Casey feels indebted to many.
“My parents have been such a great influence,” he says. “We learned work ethic and competitiveness and togetherness from them. Coach Rutschman has had the most impact on my coaching career outside of my parents. At Whitworth, (head coach) John Tully taught me a lot about being a head coach.
“Robin Baker is the guy responsible for bringing football back to George Fox. His passion, his vision to bring football back has proved a big part of my life. I am thankful for him and my time at George Fox.”
I tell Casey he must take great pride in building the foundation of the program at George Fox.
“I am, but it has been all of us,” he says. “It has been the administration — Robin Baker and (athletic directors) Craig Taylor and Adam Puckett. It has been coaches; it has been players. We have developed a very good program. Our identity was always to develop championship people and build a championship program. I think we have done that in both areas. We haven’t won a championship, but we have built it toward a championship-level program.”
Puckett, George Fox’s athletic director since 2017, feels that way, too.
“Retiring is awesome,” he says. “I’m excited for Chris, but I am also excited for us. He has done an amazing job building the program over the past 10 years. It’s in a good spot. Now we get an opportunity to start a new chapter and take it even further. The timing is right. When we post the job opening on Tuesday, we truly believe it will be one of the best Division III coaching jobs available in the country.”
Baker has great respect for what Casey has accomplished at George Fox.
“Chris was our first coach after the return of football and was perfect for us,” he says. “He wants to win, but he also seeks to build men of character. For George Fox, there was no one better in the role. I can think of few leaders whom I admire more. We will miss him and be hard-pressed to find someone who will lead as well.”
What will Casey miss most about coaching?
“Without question, my relationships with the players and coaches,” he says. “I am not a very smart guy, but I am a hard worker. Now I have to find other things to work hard at, because that is how I live life.”
What might that be?
“I will take some time off initially,” he says. “I believe I will get back into football in a semi-retired thing. I don’t want to be in a leadership position. I don’t want to be a head coach or coordinator. But I could see myself helping coach a position for a high school team, or with people who want help with some football-related process they are going through.

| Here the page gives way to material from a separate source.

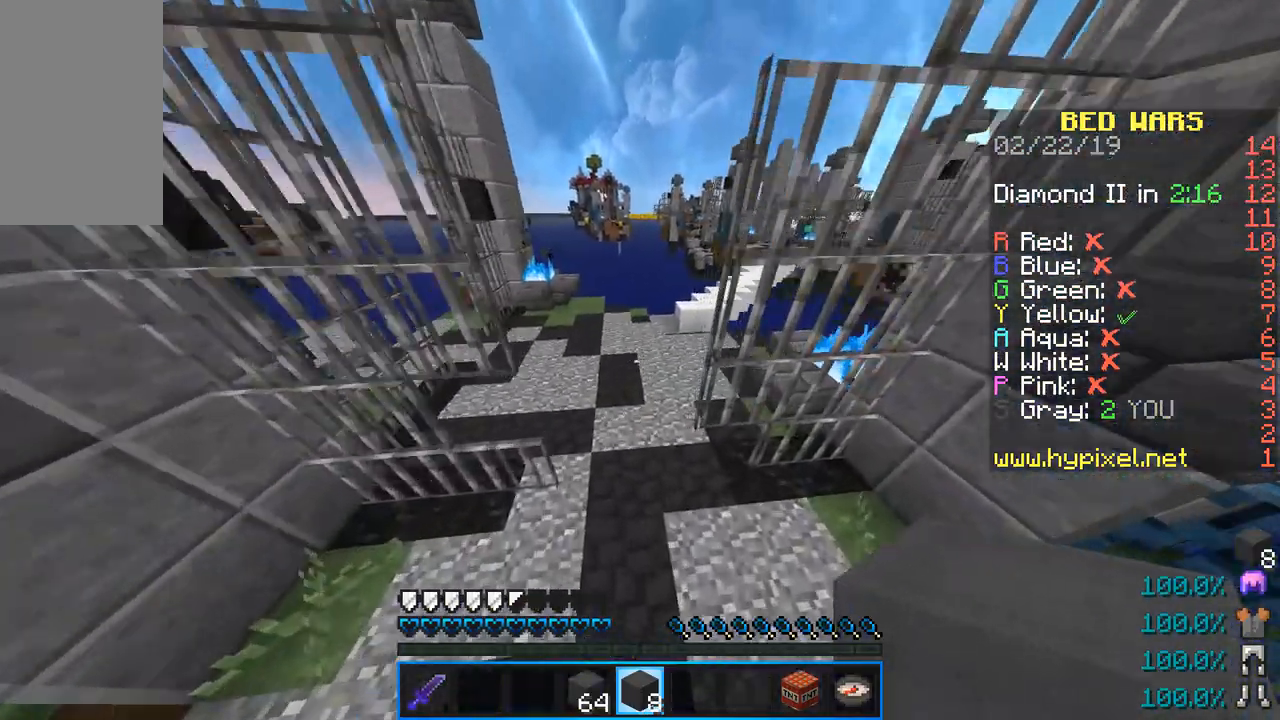
{"keys": ["space", "w"], "mouse": [], "events": [[201, "mouse_left", "down"], [367, "mouse_left", "up"]]}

I want to help anybody who wants to develop young people through football.”
Casey is a man of great Christian faith.
“There is no question that I have always felt the Lord’s calling for me through coaching has been to develop young men to be the best future husbands, fathers, workers, citizens and community members they can be,” he says. “I will continue to do that in some minor capacity.”
I can’t imagine Chris Casey doing anything in “minor” fashion. Whatever he does will surely have a major impact. It’s the Casey way.